Inductive rotary encoders in plastics processing

Productive Injection Molding with Inductive Rotary Encoders

Machine designs for the injection molding of plastics increasingly depend on hybrid or even all-electric drive technology. High-efficiency electric drives close the mold, dose, inject and dispense as well as actuate the frequently coupled extraction robot. The goal is to continuously raise throughput rates to improve productivity of the cycle-controlled injection molding machines. Rugged feedback systems are indispensable for the required high-performance, dynamic drive control. Inductive rotary encoders from the ECI/EBI/EQI 1100, ECI/EQI 1300 and ECI/EBI 100 series from HEIDENHAIN are the ideal solutions for such applications. They are available for small (1100) or large (1300) axis heights in servo motors and for hollow shaft applications (100). Singleturn encoders (ECI) and gear-based (EQI) or battery-buffered multiturn encoders (EBI) are also available. The units have a resolution of 524 288 positions per revolution. The EBI 1100 is an exception with a resolution of 262 144 positions per revolution. The measuring range of the gear-based multiturn rotary encoders is 4096 revolutions and that of the battery-buffered rotary encoders is 65 536 revolutions. All the series transfer the data through the purely serial EnDat 2.2 interface that is widespread in the market. This ensures EMC-reliable and rapid data transfer. It also meets the most exacting demands on control dynamics.

In addition to performance and connectivity, the inductive units also feature robustness and a high operating temperature range up to 115 °C. The inductive scanning principle means rotor bearings in the encoder can be dispensed with, thus decoupling the motor shaft from the rotary encoder stator. Mechanical loads on the motor shaft are not transferred to the rotary encoder stator. Despite their bearingless design, the inductive units can compete with bearing-equipped units in terms of operating and mounting tolerances. Rotary encoder versions are available with vibration strengths of up to 400 m/s² compliant to EN 60068-2-6 for drive axes with high vibration levels on the motor housings. Inductive rotary encoders from HEIDENHAIN therefore ensure high machine availability with high mechanical loads—meaning precisely when machines under load need to produce high quantities with high efficiency.

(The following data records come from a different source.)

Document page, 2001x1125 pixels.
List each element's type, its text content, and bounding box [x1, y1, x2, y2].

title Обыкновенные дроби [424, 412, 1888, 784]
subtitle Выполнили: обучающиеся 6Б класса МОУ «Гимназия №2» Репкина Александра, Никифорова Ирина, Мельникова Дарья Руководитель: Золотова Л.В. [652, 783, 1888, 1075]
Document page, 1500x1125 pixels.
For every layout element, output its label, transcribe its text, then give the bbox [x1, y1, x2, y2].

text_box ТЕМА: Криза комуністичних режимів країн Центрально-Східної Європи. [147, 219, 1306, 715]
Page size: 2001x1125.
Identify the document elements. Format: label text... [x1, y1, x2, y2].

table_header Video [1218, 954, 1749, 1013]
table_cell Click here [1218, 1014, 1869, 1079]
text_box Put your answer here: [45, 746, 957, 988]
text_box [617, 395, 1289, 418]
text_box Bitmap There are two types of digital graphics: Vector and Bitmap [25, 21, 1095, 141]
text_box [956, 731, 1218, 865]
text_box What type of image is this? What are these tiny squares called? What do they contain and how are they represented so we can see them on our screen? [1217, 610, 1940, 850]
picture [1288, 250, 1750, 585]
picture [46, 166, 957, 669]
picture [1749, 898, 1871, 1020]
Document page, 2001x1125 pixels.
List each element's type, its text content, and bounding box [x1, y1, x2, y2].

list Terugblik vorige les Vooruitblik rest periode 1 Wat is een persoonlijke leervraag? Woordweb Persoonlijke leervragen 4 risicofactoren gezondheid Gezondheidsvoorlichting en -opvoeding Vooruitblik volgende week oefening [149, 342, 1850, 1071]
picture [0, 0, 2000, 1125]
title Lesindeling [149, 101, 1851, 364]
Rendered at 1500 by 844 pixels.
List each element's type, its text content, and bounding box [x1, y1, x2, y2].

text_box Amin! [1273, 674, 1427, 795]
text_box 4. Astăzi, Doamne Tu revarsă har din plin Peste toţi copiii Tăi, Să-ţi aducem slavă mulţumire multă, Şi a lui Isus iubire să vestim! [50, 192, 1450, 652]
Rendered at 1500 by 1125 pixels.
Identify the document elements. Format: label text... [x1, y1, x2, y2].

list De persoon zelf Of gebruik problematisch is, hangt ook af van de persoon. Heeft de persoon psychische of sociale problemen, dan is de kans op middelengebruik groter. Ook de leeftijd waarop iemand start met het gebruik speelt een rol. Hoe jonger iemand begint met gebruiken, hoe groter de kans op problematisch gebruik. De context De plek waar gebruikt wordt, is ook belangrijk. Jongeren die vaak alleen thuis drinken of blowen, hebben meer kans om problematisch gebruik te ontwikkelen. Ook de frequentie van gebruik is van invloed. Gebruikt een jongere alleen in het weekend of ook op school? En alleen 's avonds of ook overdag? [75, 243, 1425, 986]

All rotary encoders are equipped with an internal temperature sensor, an electronic ID plate and an EEPROM memory for implementing automatic start-up. Further performance features are also available according to the series. These include support for functional safe drive axes, evaluation of an external temperature sensor and diagnostic parameters. Monitoring of the operating status in this way supports strategies for the predictive maintenance of individual drive axes.

Another advantage of the HEIDENHAIN rotary encoders is their mechanical design consistency. This is the key to injection molding machine technology aligned to productivity and availability. This in turn achieves mounting compatibility (with appropriate design of the motor mechanism) between the inductive rotary encoders and the optically scanned rotary encoders from the ECN/EQN 1100 and ECN/EQN 1300 series.